Através da Comissão Pró-Emenda Popular pela Universidade Estadual do Norte Fluminense, o ofício foi entregue ao presidente da Comissão Constitucional da Alerj, deputado Josias Ávila. Durante a audiência na Comissão de Constituição e Justiça da Constituinte Estadual, Mário Lopes pôs na mesa a proposta de fusão da Fundação Cultural de Campos (responsável pelas faculdades de Filosofia, Odontologia e Direito) e da Fundação Benedito Pereira Nunes (mantenedora da Faculdade de Medicina de Campos). Até então, esta era a concepção que norteava o projeto da UENF. Na mesma época, conta Mário Lopes, a deputada Ivete Vargas propôs o monopólio do ensino superior estadual para a Uerj (Universidade do Estado do Rio de Janeiro, à época a única universidade estadual). A iniciativa, também ancorada em proposta popular, contava com mais de 50 mil assinaturas. Porém, segundo Mário Lopes, acabou sendo aprovada a previsão de criação da UENF, com a ressalva de que, se o artigo não fosse regulamentado no prazo de 18 meses, os novos cursos previstos seriam implantados pela Uerj. De acordo com o artigo 49 das Disposições Transitórias da Constituição Fluminense, a UENF teria sede em Campos e outros polos como em Santo Antônio de Pádua por exemplo.
Lutas e prazos
Uma vez promulgada a Constituição Estadual, o desafio era tirar do papel o Artigo 49 antes que perdesse a vigência pela passagem dos 18 meses. Durante um debate entre candidatos à eleição de deputados de 1990, Mário Lopes fez um apelo a que o candidato mais próximo do então governador Moreira Franco o convencesse a editar uma lei regulamentando o artigo constitucional antes de vencer o prazo. Quem se incumbiu da tarefa foi José Carlos Vieira Barbosa, o Zezé Barbosa, que fora prefeito de Campos por três mandatos e na ocasião disputava uma vaga na Assembleia Legislativa. E a estratégia deu certo: no dia 08/11/90 o governador Moreira Franco sancionava a Lei 1.740, que autorizava o Poder Executivo a criar a Universidade Estadual do Norte Fluminense. Segundo Mário Lopes, houve uma solenidade no auditório do colégio Nossa Senhora Auxiliadora, onde foi sancionada a lei de apenas um artigo em que dizia: “Fica criada a Universidade Estadual do Norte Fluminense nos termos do Artigo 49 das Disposições Transitórias”. A festa contou com a presença de políticos dos mais variados perfis, incluindo o então governador Moreira Franco, o então prefeito Anthony Garotinho e os ex-prefeitos Rockfeller de Lima e José Carlos Vieira Barbosa.

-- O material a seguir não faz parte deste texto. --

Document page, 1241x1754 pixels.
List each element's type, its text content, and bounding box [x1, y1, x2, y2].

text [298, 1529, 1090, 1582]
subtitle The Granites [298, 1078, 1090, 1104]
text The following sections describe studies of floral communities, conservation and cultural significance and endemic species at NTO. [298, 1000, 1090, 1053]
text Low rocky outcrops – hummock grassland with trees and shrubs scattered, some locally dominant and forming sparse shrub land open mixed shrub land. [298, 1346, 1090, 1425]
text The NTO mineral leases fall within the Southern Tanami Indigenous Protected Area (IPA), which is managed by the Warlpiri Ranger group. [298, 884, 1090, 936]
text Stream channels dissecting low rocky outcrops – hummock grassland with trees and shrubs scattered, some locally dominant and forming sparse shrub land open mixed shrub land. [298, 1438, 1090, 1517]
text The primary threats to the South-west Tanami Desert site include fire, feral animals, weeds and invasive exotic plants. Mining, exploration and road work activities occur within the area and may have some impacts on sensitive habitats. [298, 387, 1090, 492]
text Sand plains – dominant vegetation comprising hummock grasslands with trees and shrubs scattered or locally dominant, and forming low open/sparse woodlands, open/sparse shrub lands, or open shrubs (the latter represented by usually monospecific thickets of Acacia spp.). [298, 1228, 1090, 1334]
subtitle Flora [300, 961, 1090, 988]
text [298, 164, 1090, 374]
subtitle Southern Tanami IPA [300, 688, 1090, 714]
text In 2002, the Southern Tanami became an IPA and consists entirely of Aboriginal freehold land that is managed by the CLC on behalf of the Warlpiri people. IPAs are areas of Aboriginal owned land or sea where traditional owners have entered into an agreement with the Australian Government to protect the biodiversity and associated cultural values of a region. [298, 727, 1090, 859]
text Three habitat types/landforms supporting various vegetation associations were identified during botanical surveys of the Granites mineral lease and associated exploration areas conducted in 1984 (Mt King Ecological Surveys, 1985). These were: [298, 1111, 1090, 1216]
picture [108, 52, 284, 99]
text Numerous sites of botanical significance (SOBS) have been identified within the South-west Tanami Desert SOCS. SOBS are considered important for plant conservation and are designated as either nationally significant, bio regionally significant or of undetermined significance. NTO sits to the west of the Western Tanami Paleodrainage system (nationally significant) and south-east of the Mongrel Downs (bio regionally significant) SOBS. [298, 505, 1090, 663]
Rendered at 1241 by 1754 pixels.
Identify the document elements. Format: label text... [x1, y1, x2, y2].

Com a lei aprovada, era necessário estudar a implantação da UENF. Uma Comissão nomeada pelo governo elaborou a proposta do Estatuto e a entregou ao governo em dezembro de 1990. Em fevereiro de 1991, o Decreto 16.357 criava do ponto de vista formal a UENF e aprovava seu estatuto. Mas era preciso tirar a Universidade do papel, e esta foi uma promessa de campanha do então candidato a governador Leonel Brizola, que assumiria em 1991.

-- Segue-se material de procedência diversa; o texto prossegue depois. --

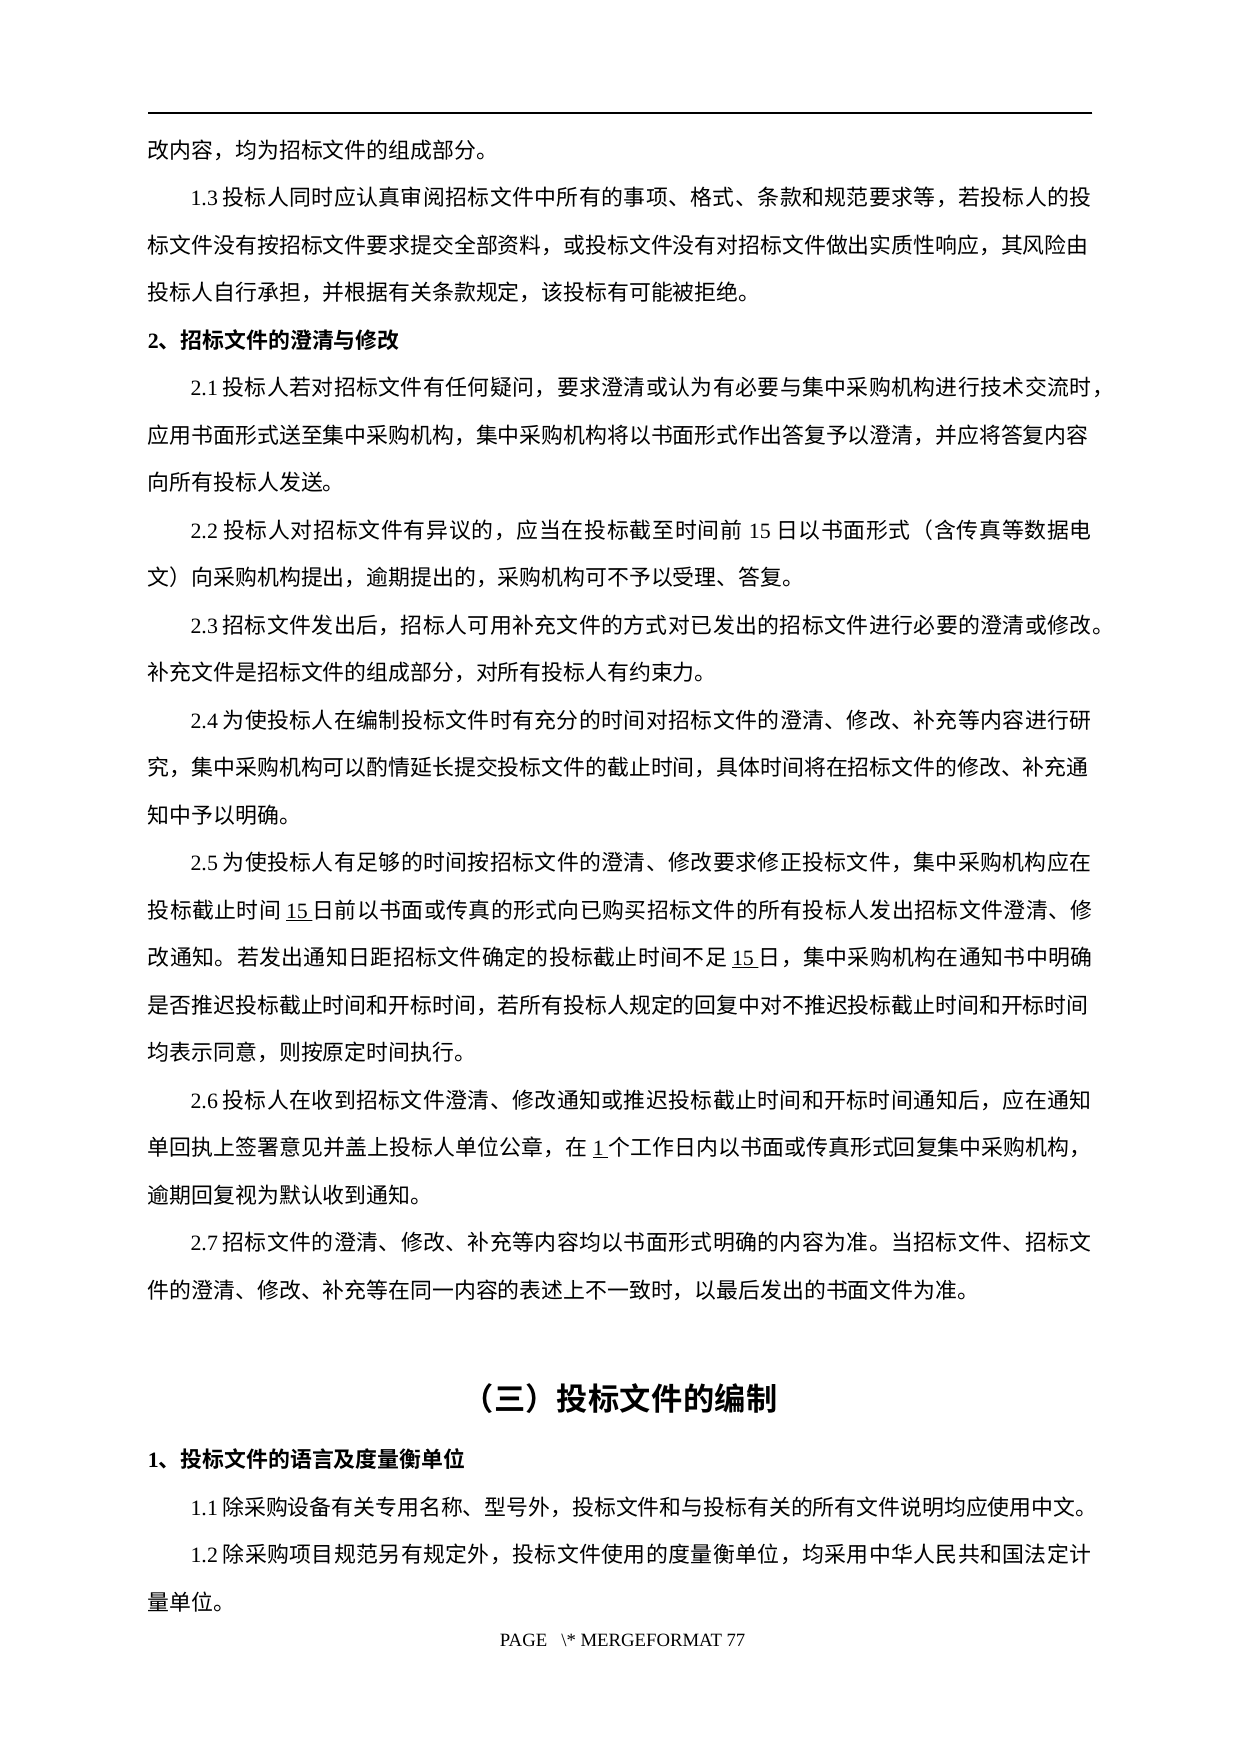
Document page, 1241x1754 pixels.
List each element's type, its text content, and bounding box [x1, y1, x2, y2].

Ao dar cumprimento a sua promessa, Brizola delegou a Darcy Ribeiro a tarefa de coordenar os trabalhos. Ao assumir a função, Darcy rejeitou a ideia de união entre as faculdades pré-existentes na cidade e propôs o desafio de fazer uma universidade focada em pesquisas, à qual deu o apelido de “Universidade do Terceiro Milênio”. Membros dos grupos mais diretamente envolvidos na luta pró-Uenf, sobretudo professores das antigas instituições de ensino superior de Campos, se sentiram alijados do processo diante do modelo concebido por Darcy, que previa, por exemplo, a exigência do doutorado para todo o quadro docente. Mas os horizontes que se abriram para a cidade puseram Campos e o Norte Fluminense no mapa da ciência e das melhores universidades brasileiras.